Ce projet digne de ‘Jurassic Park’ suscite de nombreuses interrogations, notamment au niveau de l’éthique. Certains regrettent que cet argent ne soit plus plutôt investi dans la protection et la conservation des espèces qui sont actuellement en danger d’extinction. D’autres se demandent ce qui va être fait de ces dodos nouvellement créés. Est-ce qu’ils seront mis dans des zoos? Seront-ils lâchés dans la nature? Si tel est le cas, comment vont-ils survivre?
Colossal a donné un élément de réponse.

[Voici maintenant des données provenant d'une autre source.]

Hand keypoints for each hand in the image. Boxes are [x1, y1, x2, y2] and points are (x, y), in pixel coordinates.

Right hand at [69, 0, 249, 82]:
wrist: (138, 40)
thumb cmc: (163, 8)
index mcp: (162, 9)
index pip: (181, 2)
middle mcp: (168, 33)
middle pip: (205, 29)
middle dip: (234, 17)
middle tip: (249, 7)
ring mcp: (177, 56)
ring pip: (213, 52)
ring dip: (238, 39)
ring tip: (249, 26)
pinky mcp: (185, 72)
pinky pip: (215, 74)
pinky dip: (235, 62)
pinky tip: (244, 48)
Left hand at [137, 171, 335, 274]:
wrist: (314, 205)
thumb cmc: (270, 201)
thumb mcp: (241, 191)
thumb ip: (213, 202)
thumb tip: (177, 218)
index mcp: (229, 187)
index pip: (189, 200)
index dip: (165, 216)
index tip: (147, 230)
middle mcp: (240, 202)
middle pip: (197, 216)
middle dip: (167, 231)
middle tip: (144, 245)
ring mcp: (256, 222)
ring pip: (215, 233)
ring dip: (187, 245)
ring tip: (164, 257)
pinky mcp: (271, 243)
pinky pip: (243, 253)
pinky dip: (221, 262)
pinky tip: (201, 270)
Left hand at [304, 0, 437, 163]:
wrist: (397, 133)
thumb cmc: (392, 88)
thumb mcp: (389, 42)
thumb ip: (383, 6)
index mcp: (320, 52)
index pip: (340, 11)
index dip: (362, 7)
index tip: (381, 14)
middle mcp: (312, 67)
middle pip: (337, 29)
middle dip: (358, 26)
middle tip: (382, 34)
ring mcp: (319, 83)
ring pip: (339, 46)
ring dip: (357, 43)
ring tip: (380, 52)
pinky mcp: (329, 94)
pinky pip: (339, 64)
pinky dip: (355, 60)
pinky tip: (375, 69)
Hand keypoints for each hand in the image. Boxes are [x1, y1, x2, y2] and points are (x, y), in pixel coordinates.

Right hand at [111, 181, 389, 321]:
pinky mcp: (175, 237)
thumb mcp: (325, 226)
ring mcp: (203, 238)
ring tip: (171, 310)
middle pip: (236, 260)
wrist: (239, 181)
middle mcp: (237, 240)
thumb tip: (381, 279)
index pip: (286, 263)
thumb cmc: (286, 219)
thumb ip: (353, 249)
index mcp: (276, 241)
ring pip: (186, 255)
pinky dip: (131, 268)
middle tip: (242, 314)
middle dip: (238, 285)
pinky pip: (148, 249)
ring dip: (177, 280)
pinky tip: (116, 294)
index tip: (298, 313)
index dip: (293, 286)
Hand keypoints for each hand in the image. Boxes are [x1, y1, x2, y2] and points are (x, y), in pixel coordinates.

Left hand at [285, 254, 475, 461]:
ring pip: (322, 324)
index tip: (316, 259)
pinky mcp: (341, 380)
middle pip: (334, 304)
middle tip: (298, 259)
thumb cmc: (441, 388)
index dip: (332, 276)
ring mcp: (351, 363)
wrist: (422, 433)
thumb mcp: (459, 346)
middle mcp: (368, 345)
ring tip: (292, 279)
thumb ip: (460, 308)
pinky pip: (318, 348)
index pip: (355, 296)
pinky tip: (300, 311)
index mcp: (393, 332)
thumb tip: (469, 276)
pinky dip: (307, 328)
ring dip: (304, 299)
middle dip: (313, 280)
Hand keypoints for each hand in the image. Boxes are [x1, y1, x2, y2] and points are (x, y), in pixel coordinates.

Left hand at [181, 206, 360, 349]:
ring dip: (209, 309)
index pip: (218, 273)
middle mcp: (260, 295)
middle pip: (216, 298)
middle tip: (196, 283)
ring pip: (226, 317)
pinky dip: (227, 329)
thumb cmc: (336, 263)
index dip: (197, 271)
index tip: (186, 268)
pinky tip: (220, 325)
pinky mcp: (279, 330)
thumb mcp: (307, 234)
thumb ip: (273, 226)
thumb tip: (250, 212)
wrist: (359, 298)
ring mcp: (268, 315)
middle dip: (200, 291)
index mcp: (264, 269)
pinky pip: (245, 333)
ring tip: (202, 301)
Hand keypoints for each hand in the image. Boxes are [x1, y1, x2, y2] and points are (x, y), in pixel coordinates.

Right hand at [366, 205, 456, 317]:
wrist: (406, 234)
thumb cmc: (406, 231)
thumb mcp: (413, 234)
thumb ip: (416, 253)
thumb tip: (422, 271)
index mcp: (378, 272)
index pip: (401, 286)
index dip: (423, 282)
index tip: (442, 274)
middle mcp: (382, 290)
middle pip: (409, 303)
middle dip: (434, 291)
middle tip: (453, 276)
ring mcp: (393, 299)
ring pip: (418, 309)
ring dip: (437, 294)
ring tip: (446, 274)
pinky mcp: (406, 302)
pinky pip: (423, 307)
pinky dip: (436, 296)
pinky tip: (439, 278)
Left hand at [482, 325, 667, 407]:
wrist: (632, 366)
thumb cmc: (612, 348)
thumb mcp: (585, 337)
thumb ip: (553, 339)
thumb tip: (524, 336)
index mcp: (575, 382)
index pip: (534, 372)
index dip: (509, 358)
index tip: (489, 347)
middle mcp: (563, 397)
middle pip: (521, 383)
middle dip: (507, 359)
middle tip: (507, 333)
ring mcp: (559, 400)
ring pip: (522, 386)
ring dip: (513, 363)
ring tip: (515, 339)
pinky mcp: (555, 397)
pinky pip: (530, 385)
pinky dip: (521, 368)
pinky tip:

Pour la start-up, l’objectif est bien de réintroduire ce «nouveau dodo» dans son habitat naturel, sur l’île Maurice. Pour Beth Shapiro, biologiste de l’Université de Santa Cruz qui travaille sur le projet, c’est même une opportunité de «réparer» les erreurs commises par les hommes il y a 400 ans.
Le problème, c’est que lorsque le dodo vivait sur l’île, avant que les Européens n’y mettent les pieds et n’y amènent des espèces invasives, il n’avait aucun prédateur parmi les mammifères. C’est d’ailleurs la raison pour laquelle il était si docile et qu’il a été si facilement tué et chassé par les hommes. Le nouveau dodo va-t-il survivre et trouver sa place dans la chaîne alimentaire? Rien n’est moins sûr. Rendez-vous dans quelques années pour voir comment ce projet complètement fou évoluera.
«C’est inapproprié»
Parmi les détracteurs au projet de Colossal, il y a Benoît Fontaine. Cet ornithologue, également ingénieur en biologie de la conservation au Muséum national d’histoire naturelle en France, ne mâche pas ses mots. «C’est certainement pertinent en termes de recherche de technologie de biologie moléculaire, de génétique, de clonage, de manipulation de génome. En termes de conservation de la nature, c’est inapproprié. On peut lever des fonds pour faire ça, mais qu’on ne dise pas que ça règle le problème de conservation de la biodiversité», souligne-t-il dans les colonnes du Parisien. Pour d’autres scientifiques, le risque est ailleurs. Stuart Pimm, biologiste à la Duke University de Caroline du Nord, estime quant à lui qu’il y a «un vrai risque à dire que si nous détruisons la nature, nous pouvons juste la reconstituer – car nous ne le pouvons pas».